MORE FORGIVING? For the vast majority of companies, the hit to profits and revenues will be negative -- especially for the airline, entertainment, and travel industries. A few sectors, like defense or construction, may ultimately benefit from the new emphasis on national security and rebuilding efforts. But investors will have to be patient. "Most of the positives will not appear until next year," says Ezrati. "The negatives all appear up-front."

So let's stay on the bright side for the moment. The Street is likely to be more forgiving than usual of worsening corporate results, given circumstances that are undeniably beyond management's control. "Investors will be more tolerant of companies saying business is bad," says Jeff Bernstein, senior portfolio manager at Pilgrim Funds. And Hill thinks the economy could be stronger in a year after stock overvaluations have been completely wrung out of the market. "There is a very good chance that we'll be exiting 2001 on a stronger basis than we might have been otherwise," he says. "The pain and suffering in between will be greater. But we could well be better off by the end of 2002."

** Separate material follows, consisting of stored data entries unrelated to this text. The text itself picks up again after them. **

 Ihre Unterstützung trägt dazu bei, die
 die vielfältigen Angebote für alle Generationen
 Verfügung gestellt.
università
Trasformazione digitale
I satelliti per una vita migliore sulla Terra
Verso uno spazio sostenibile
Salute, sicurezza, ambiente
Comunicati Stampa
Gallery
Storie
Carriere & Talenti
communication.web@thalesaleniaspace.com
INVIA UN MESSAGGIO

Of course, market strategists offer this analysis with a caveat: All bets are off if the U.S. is hit with another heavy-toll terrorist attack or if American retaliation escalates into drawn-out, all-out war. Hill says his optimism for next year is "assuming this doesn't snowball into some big conflagration."

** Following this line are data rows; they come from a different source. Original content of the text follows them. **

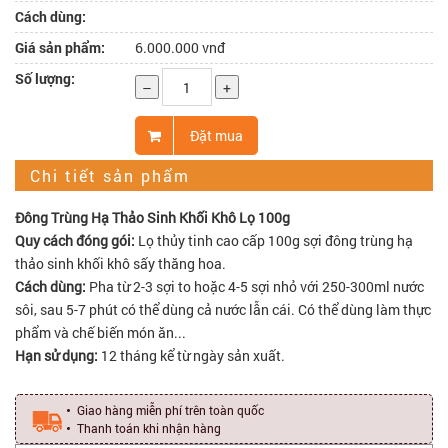
Cách dùng:
Giá sản phẩm:
6.000.000 vnđ
Số lượng:
–
+
Đặt mua
Chi tiết sản phẩm
Đông Trùng Hạ Thảo Sinh Khối Khô Lọ 100g
Quy cách đóng gói:
Lọ thủy tinh cao cấp 100g sợi đông trùng hạ
thảo sinh khối khô sấy thăng hoa.
Cách dùng:
Pha từ 2-3 sợi to hoặc 4-5 sợi nhỏ với 250-300ml nước
sôi, sau 5-7 phút có thể dùng cả nước lẫn cái. Có thể dùng làm thực
phẩm và chế biến món ăn...
Hạn sử dụng:
12 tháng kể từ ngày sản xuất.
Giao hàng miễn phí trên toàn quốc
Thanh toán khi nhận hàng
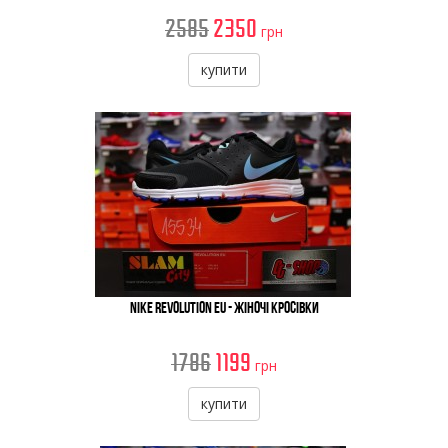
2585
2350
грн
купити
Nike Revolution EU - Жіночі Кросівки
1786
1199
грн
купити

"DANGEROUS PLACE." Certainly, investors are assuming a swift military response, but the long-term effects of armed conflict on the markets can't be known until it becomes clear how successful it is -- and at what cost. "We may get a few very visible victories that immediately send stock prices soaring," wrote Edward Yardeni, chief investment strategist for Deutsche Bank Alex. Brown, in a Sept. 16 letter to investors. "But then what? The world always was a dangerous place for most people. Now it is also dangerous for us."

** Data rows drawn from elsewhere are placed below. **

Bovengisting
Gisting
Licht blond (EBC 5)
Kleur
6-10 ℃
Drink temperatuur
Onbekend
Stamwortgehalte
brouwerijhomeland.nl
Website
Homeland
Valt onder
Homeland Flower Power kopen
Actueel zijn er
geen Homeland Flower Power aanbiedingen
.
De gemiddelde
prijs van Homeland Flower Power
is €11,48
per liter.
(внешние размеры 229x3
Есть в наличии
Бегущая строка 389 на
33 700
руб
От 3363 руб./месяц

Smart investors will adjust their horizons out a year or so. By that time, fiscal stimulus from Washington as well as further Federal Reserve-engineered interest rate cuts will probably have boosted the economy and corporate earnings. "People should be thinking in terms of how to benefit from improved earnings next year," says CIBC's Kumar.

Yes, a sharp sell-off and gloomy short-term outlook for the economy and corporate earnings pose risks. But the savvy will keep their heads. "You could really be creating more problems for yourself if you get out now," says Bernstein. "Better to close your eyes and know that the medicine being delivered for the patient is eventually going to start working."